Tuesday, June 1, 2010

Early Morning in San Miguel

The village rooster was up early this morning.  4:33am and he's crowing out a few bars, somewhere west of here, from a courtyard or neighbor's roof.  A minute later he stops, probably startled by a feral cat creeping along the garden walls between houses, eying him with greed.  But his voice was enough to wake me, and make me wonder, what's he doing up at this hour?  What I am I doing up?  Then the grackle took over, that sleek blackbird with the evil yellow eyes and the 10-inch-long tail feather, whose posse lives in our yard during the day, drinking from the fountain, or standing warily on the pool stairs, bending their beaks into the water.  The mourning doves are not up yet.  They never start before six, sane, asleep and as regular as the San Antonio church bells. It must be 4:45am.  The bells, which ring every 15 minutes, have just clanked out three sets.  When we moved to this house last November, three to four blocks from the church, I was too aware of their rhythm, listening for twelve strokes at midnight, and catching the quarter hours frequently.  Now it could be a full day before I notice them, their toll such an ordinary noise.

I listen for a sound of life besides the birds.  San Miguel, so lively during the day, its streets filled with children walking to school, grandmothers carrying their baskets of warm tortillas covered by a tea towel, motorcycles roaring up 20 de enero, the gas companies trolling for business with their Good Humor ice cream music, the Atayde circus truck with its loudspeaker and cargo of llamas, bears, and miniature horses, is now utterly silent.  Not a single person out late, coming home early.  The knife sharpener, who rides his bike playing a flute to announce his business, is still asleep. The guys on the trash truck, who bang a crowbar against a steel plate, telling you to bring out your cans, are still asleep.  The husband-and-wife flower vendors who ring my bell with an armload of crazy-colored roses, are still asleep.  Pedro the Cheese Man isn't coming by with yogurt and feta.  And Regina, the little girl who lives next door with Dora, hasn't asked if the boys can play.

--- WHAT THE EXERCISE ASKS ---
Decide whether each statement agrees with the post about early morning in San Miguel, answering yes or no and quoting the words from the post that decide it. 1. The mourning doves start before six. 2. The church bells ring every 15 minutes. 3. The house is three to four blocks from the church. These records were taken from a different source than the text.

Dataset items
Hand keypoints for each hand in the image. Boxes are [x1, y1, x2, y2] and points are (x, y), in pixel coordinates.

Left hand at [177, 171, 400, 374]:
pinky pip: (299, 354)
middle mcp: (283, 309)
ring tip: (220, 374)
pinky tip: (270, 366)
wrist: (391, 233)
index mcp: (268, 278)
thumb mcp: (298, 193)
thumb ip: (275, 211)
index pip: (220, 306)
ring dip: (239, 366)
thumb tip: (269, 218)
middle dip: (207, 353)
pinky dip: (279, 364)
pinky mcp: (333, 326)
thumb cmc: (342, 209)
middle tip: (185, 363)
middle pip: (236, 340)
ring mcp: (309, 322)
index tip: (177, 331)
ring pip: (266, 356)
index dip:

--- RESULT OF THIS TASK ---
1. No: "They never start before six"
2. Yes: "The bells, which ring every 15 minutes"
3. Yes: "three to four blocks from the church"